Устроившись в кресле перед телевизором, папа достал швейную коробку. Надев очки, он со второй попытки вдел нитку в иголку, натянул носок на старый деревянный грибочек и приступил к делу.
– Это упрек? – спросила Надя.
– Ни в коем разе! Просто вспомнил, что в ящике куча нечиненых шкарпеток.
– Давай я сделаю.
– Отдыхай, Надюшка! Тем более что у меня лучше получается.
– Да, не овладела я этим важнейшим женским искусством…
– Не волнуйся об этом, – папа улыбнулся. – Люсю, конечно, слушай, но и учти, что когда парень подбирает себе невесту по ее умению штопать носочки, то приз победительнице в этом конкурсе достается не ахти какой.
Надя вышла бы на пробежку, разогнать грусть, но папа явно хотел досмотреть фильм, а после уже страшновато показываться на улице.
Она примостилась на диване возле отца.
– Ты Люсю не осуждай, – мягко заметил он, вытягивая руку с иголкой и любуясь на плоды своих трудов, – просто ей в жизни никто ни разу не помог, да и не было никогда лишнего куска, чем поделиться.
– Я и не осуждаю, что ты… Главное сейчас, чтобы Юля поправилась после операции.
– Это да, – папа, нахмурившись, аккуратно провел иголку между нитками, – но повлиять мы тут ни на что не можем. Помолиться только если…
– Если бы молитвы работали, то все люди на свете были бы здоровы и счастливы, – вздохнула Надя, – и на войне никогда никого бы не убило.

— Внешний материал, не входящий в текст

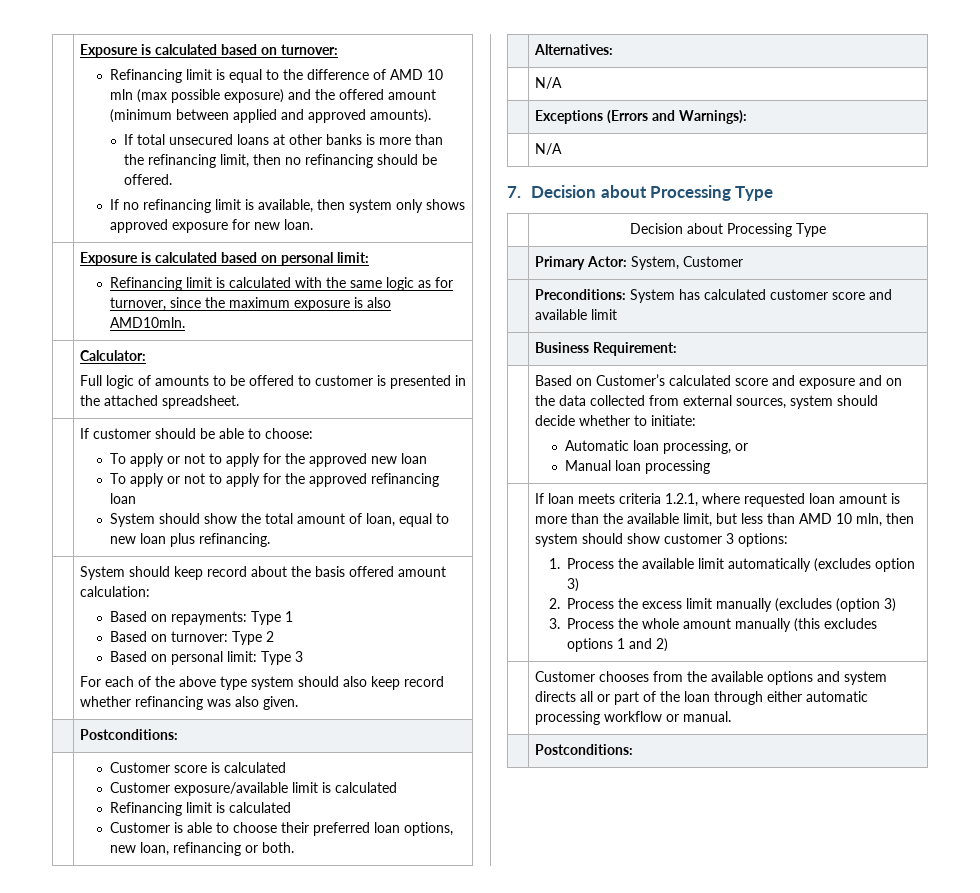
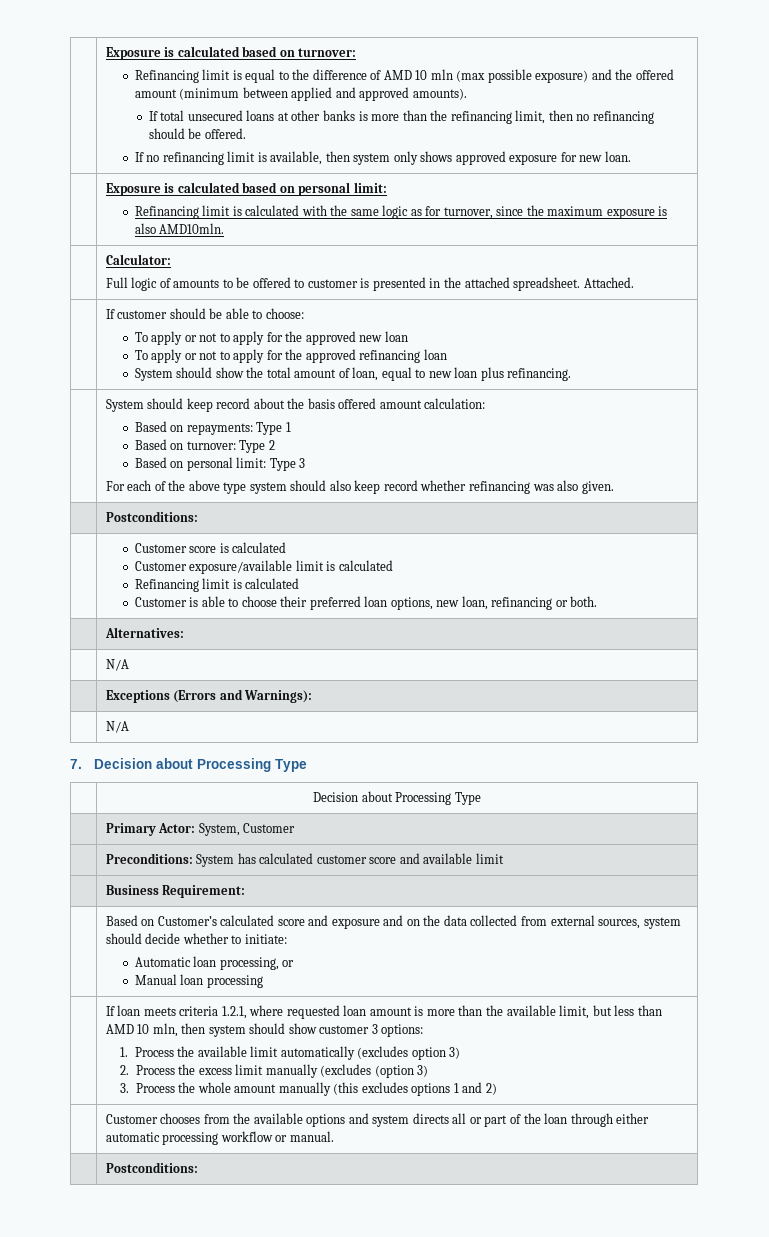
(239, 402) none -> [583,277,634,288] Attached.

– Работает или нет, а беды-то от молитвы точно не будет. Волнуешься?
Надя кивнула.
Отложив грибочек с носком, папа притянул ее к себе:
– Знаешь, дочь, родители должны быть разведчиками для своих детей, ибо выступают в поход по жизни раньше лет на двадцать, – папа вздохнул, – успевают разведать обстановку и доложить потомству, как оно там, впереди. Что ждет, к чему готовиться, как вообще выглядят молодость, зрелость, старость и смерть. А мы с тобой и с Вовкой вместе нарвались на засаду. Не успел я вас предупредить и защитить… В общем, о горе ты не меньше моего знаешь, и, я надеюсь, помнишь, что человек может идти дальше даже с самой тяжелой бедой за плечами.
– Мне наоборот, пап, стыдно, что я не буду, если что-то плохое, не дай бог, случится, переживать как о родном ребенке. Чувствую, что не буду.
– Понял, – папа решительно перебил ее, – но это не страшно. Не страшно… Я тоже по молодости терзался, как это, больной умер, а я иду домой как ни в чем не бывало. Я в кардиохирургии работал, в те годы у детей с пороками сердца послеоперационная летальность страшная была. Замотал в простыню и несешь из операционной. И думаешь, господи, а как же я буду после этого жить дальше? Сердце жмет, но возвращаешься в отделение, а там куча работы. Поставь этому катетер, этому – ЦВД промерь да не забудь бумажки заполнить… К концу дня в суете уже и забудешь, что утром ребенка в морг отнес. В отпуске только иногда накатывает, когда работы нет, голова свободна, вот и всплывают воспоминания. Огнем прямо жжет, и не всегда помогает мысль о том, что ты сделал все, что мог, и вообще хотел, как лучше.
– И как ты справляешься?
Папа пожал плечами:
– А никак. Терплю… Носки вот штопаю. Работа такая у нас, дочка. Ты все делаешь правильно, а чувства что ж… Вопрос десятый. Судят нас по делам, а не по мыслям.
В пятницу в клинике был неоперационный день, и Ян, всю неделю не выходивший с работы раньше восьми вечера, хотел отпроситься пораньше, якобы в библиотеку. Но не сложилось, его снова продали в рабство профессору Тарасюку. Колдунов отбивался как мог, орал, что аспиранту по закону полагается библиотечный день, а если сложить все его переработки, то выйдет столько отгулов, что он вообще имеет право не появляться в отделении до пенсии, но восстание было жестоко подавлено, Яна препроводили в травматологическую операционную, приказав оставаться там столько, сколько пожелает его новый хозяин.